The Illusion of Safety

A lover asked me recently if I need to feel safe to fall in love. I answered immediately that yes, I did. I was thinking about being in love with the men and women I have loved in my life, and how safety never entered my mind then – I simply fell in love, and what came after, came after. Sometimes it was heartbreak, sometimes it was a slow, gentle slide into love-that-was-more-friendship, sometimes it turned out to be a brief, intense flame that could not survive its own heat. But still, I never had regret, I never looked back and said, “I wish I’d been more cautious,” and I never hesitated to take the leap next time.

I love much, I love often, I love with abandon, and usually without thought to the consequences.

And then came Warren. Three months into what was supposed to be a “playpartners only” relationship, I could hold back no longer, although I knew he didn’t want to love me. “I love you,” I said. And when he drew back slightly I put a hand on his arm. “It’s okay, you don’t have to love me back. Honest. But it doesn’t change how I feel about you. I just want you to know that.” It was the same with my submission to him. He wanted a bottom, a fucktoy; I became his submissive. It wasn’t a choice, it wasn’t something I was cautious about or thought through. It just was.

When he died, I felt that a part of me had died too. The part that felt – truly believed – that love was worth it. That loving without fear was a sane thing to do. That giving myself so freely, so deeply, to another would be worth the pain if it ended. Because I never thought “the end” would happen the way it did. In such a brutal, unforeseen way. I thought he’d grow tired of me, or I of him; I thought we’d grow old together and I’d end up caring for him finally; or I thought the end would be a long time coming during which we would have days and weeks and months and years to come to terms with it. Of course that’s ridiculous, but I truly believed it on some level.

His death shattered me. Utterly and completely. I thought I would never, ever be whole again. And maybe I won’t. Maybe I will always live with this ghost that is my love for him, that is the pain that comes upon me unexpectedly, at the oddest moments, that hollows me out and turns my world into a dark place that I wish I had the courage to leave.  And nothing – *nothing* – could ever could be worth the pain that I felt. Nothing would ever be worth living a life of uncertainty again. Because that is what his death showed me: there is no safety. The unknown is out there, stalking us, all the time. Waiting to shatter our hearts, our dreams, our lives. And I just wasn’t going to take that chance again.
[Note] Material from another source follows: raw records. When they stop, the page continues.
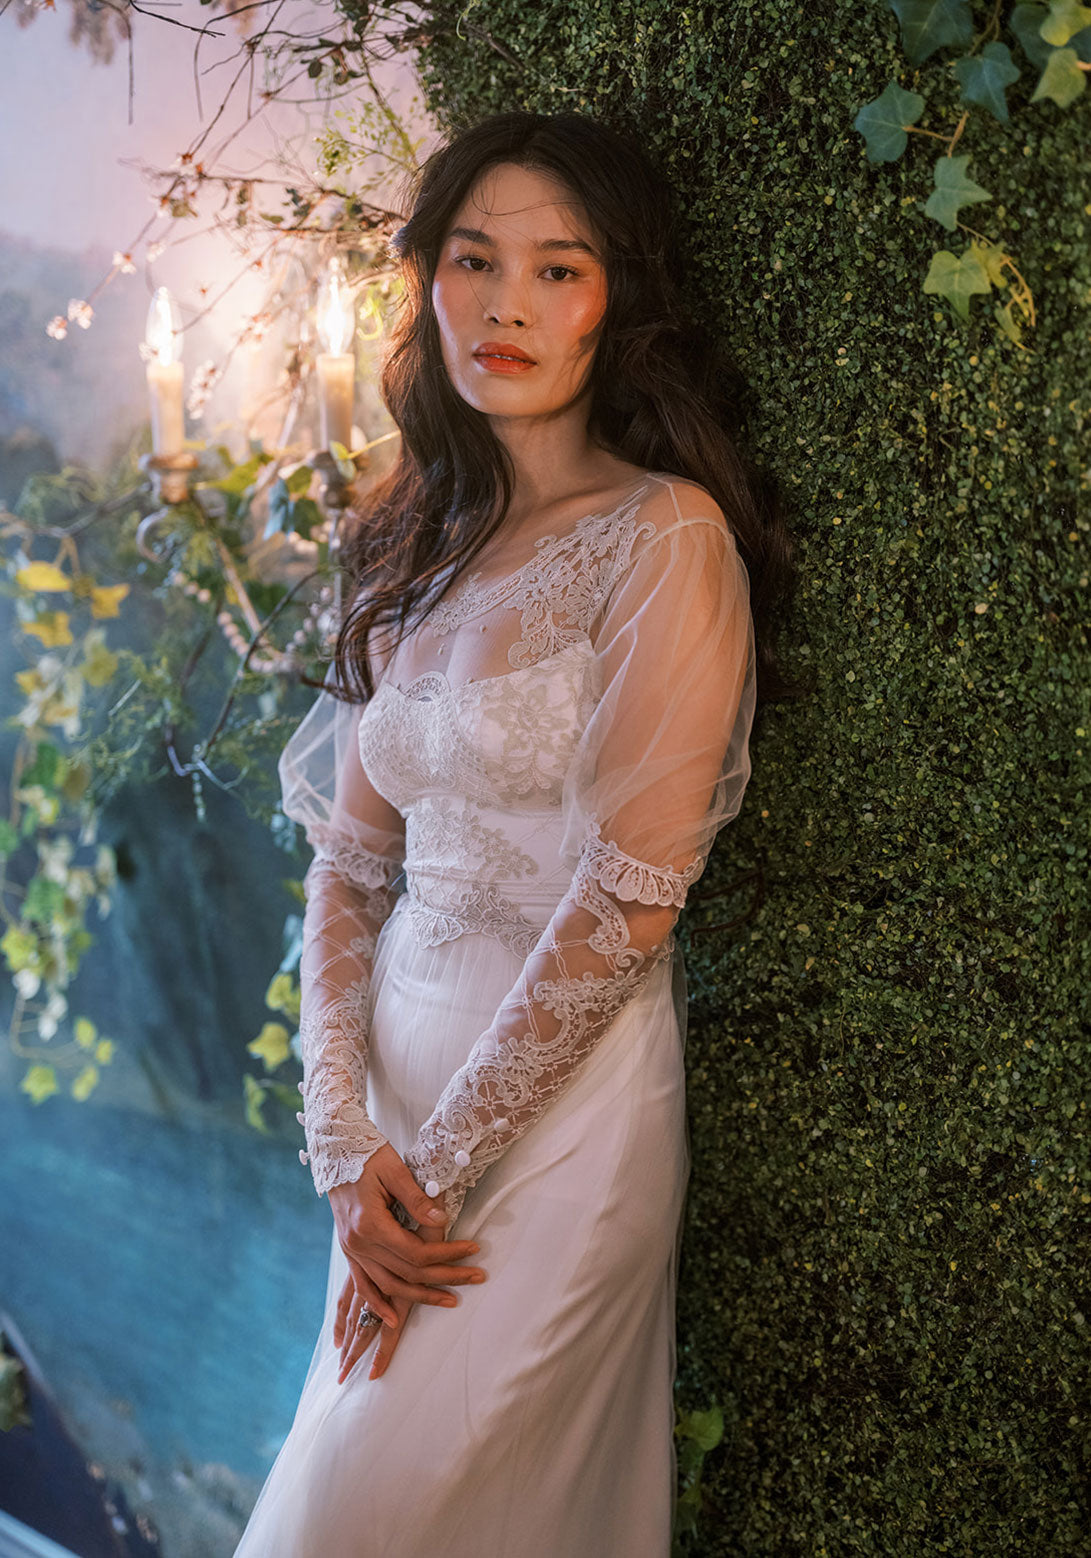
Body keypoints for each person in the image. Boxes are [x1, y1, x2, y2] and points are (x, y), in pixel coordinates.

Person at [235, 109, 797, 1558]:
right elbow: (350, 864)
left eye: (560, 270)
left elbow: (628, 902)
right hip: (399, 1138)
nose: (505, 304)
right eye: (475, 259)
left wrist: (441, 1179)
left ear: (623, 300)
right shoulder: (416, 543)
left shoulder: (666, 537)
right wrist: (347, 1147)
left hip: (561, 1122)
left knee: (365, 1515)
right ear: (426, 280)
Except that I have. And I have accepted uncertainty. And I have learned – or am learning – to accept the unknowable. To live with it by my side.

“Nothing is forever,” he used to say. “And that’s okay.  Because what we have now is *now*, and that’s enough.”

I don’t know if that is true. Is “today” enough? Is it possible to simply accept the now and not try to know the unknowable?

I don’t know where my life and these newly awakened feelings will lead, or how long they will be here. I do know that loving Warren – no matter how it ended – yes, *was* worth it. It was worth living with a ghost, with a hole in my heart, with the knowledge that I could have prevented it, just by not loving him as fiercely as I did.  And I am glad that I did *not* fear love.

I was wrong when I said I needed safety to fall in love. I know without a doubt that there is no safety, no certainty – but I’m okay with that.